# [Task goal]
Set out every entry below as a numbered list, omitting any blank lines.

-- BEGIN Source data --

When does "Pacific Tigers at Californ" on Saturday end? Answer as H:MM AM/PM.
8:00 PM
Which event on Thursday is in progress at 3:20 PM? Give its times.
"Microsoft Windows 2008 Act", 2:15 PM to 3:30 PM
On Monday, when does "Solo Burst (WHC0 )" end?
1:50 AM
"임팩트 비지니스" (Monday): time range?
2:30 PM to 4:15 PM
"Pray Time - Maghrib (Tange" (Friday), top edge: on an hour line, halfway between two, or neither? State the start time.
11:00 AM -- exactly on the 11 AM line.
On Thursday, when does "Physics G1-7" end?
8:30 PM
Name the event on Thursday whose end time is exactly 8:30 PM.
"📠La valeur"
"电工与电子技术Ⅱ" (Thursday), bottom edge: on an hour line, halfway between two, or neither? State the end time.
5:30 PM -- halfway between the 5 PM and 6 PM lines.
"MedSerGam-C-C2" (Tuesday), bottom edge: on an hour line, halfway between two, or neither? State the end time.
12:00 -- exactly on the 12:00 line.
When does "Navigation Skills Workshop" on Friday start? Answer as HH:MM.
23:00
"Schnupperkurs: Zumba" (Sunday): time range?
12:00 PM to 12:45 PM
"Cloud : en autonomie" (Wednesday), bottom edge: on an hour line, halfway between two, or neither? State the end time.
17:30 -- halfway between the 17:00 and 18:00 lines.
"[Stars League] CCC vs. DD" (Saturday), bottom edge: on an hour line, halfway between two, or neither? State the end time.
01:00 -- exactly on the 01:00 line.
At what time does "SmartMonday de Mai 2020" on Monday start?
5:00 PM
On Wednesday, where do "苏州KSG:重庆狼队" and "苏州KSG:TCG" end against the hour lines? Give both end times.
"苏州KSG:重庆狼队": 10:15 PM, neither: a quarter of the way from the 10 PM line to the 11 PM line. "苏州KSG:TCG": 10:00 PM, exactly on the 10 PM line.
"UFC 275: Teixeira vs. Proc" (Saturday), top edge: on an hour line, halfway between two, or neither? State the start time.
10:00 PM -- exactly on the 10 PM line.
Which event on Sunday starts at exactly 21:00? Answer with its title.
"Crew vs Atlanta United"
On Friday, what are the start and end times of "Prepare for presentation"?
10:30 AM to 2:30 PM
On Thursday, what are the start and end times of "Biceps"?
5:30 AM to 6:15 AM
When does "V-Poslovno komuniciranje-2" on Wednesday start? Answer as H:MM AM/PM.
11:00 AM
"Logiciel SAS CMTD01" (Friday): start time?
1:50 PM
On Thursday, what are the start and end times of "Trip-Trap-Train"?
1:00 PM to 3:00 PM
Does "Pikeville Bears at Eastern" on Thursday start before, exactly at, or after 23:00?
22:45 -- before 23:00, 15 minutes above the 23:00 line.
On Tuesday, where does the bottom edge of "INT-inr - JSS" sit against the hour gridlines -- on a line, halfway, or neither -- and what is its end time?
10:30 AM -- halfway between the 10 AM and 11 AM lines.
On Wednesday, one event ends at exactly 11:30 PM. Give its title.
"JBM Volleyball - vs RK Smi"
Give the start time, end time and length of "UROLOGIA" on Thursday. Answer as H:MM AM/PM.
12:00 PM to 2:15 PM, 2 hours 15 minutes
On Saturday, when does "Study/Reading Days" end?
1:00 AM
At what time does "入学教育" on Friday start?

-- END Source data --

# [Solution]
1. When does "Pacific Tigers at Californ" on Saturday end? Answer as H:MM AM/PM.
2. 8:00 PM
3. Which event on Thursday is in progress at 3:20 PM? Give its times.
4. "Microsoft Windows 2008 Act", 2:15 PM to 3:30 PM
5. On Monday, when does "Solo Burst (WHC0 )" end?
6. 1:50 AM
7. "임팩트 비지니스" (Monday): time range?
8. 2:30 PM to 4:15 PM
9. "Pray Time - Maghrib (Tange" (Friday), top edge: on an hour line, halfway between two, or neither? State the start time.
10. 11:00 AM -- exactly on the 11 AM line.
11. On Thursday, when does "Physics G1-7" end?
12. 8:30 PM
13. Name the event on Thursday whose end time is exactly 8:30 PM.
14. "📠La valeur"
15. "电工与电子技术Ⅱ" (Thursday), bottom edge: on an hour line, halfway between two, or neither? State the end time.
16. 5:30 PM -- halfway between the 5 PM and 6 PM lines.
17. "MedSerGam-C-C2" (Tuesday), bottom edge: on an hour line, halfway between two, or neither? State the end time.
18. 12:00 -- exactly on the 12:00 line.
19. When does "Navigation Skills Workshop" on Friday start? Answer as HH:MM.
20. 23:00
21. "Schnupperkurs: Zumba" (Sunday): time range?
22. 12:00 PM to 12:45 PM
23. "Cloud : en autonomie" (Wednesday), bottom edge: on an hour line, halfway between two, or neither? State the end time.
24. 17:30 -- halfway between the 17:00 and 18:00 lines.
25. "[Stars League] CCC vs. DD" (Saturday), bottom edge: on an hour line, halfway between two, or neither? State the end time.
26. 01:00 -- exactly on the 01:00 line.
27. At what time does "SmartMonday de Mai 2020" on Monday start?
28. 5:00 PM
29. On Wednesday, where do "苏州KSG:重庆狼队" and "苏州KSG:TCG" end against the hour lines? Give both end times.
30. "苏州KSG:重庆狼队": 10:15 PM, neither: a quarter of the way from the 10 PM line to the 11 PM line. "苏州KSG:TCG": 10:00 PM, exactly on the 10 PM line.
31. "UFC 275: Teixeira vs. Proc" (Saturday), top edge: on an hour line, halfway between two, or neither? State the start time.
32. 10:00 PM -- exactly on the 10 PM line.
33. Which event on Sunday starts at exactly 21:00? Answer with its title.
34. "Crew vs Atlanta United"
35. On Friday, what are the start and end times of "Prepare for presentation"?
36. 10:30 AM to 2:30 PM
37. On Thursday, what are the start and end times of "Biceps"?
38. 5:30 AM to 6:15 AM
39. When does "V-Poslovno komuniciranje-2" on Wednesday start? Answer as H:MM AM/PM.
40. 11:00 AM
41. "Logiciel SAS CMTD01" (Friday): start time?
42. 1:50 PM
43. On Thursday, what are the start and end times of "Trip-Trap-Train"?
44. 1:00 PM to 3:00 PM
45. Does "Pikeville Bears at Eastern" on Thursday start before, exactly at, or after 23:00?
46. 22:45 -- before 23:00, 15 minutes above the 23:00 line.
47. On Tuesday, where does the bottom edge of "INT-inr - JSS" sit against the hour gridlines -- on a line, halfway, or neither -- and what is its end time?
48. 10:30 AM -- halfway between the 10 AM and 11 AM lines.
49. On Wednesday, one event ends at exactly 11:30 PM. Give its title.
50. "JBM Volleyball - vs RK Smi"
51. Give the start time, end time and length of "UROLOGIA" on Thursday. Answer as H:MM AM/PM.
52. 12:00 PM to 2:15 PM, 2 hours 15 minutes
53. On Saturday, when does "Study/Reading Days" end?
54. 1:00 AM
55. At what time does "入学教育" on Friday start?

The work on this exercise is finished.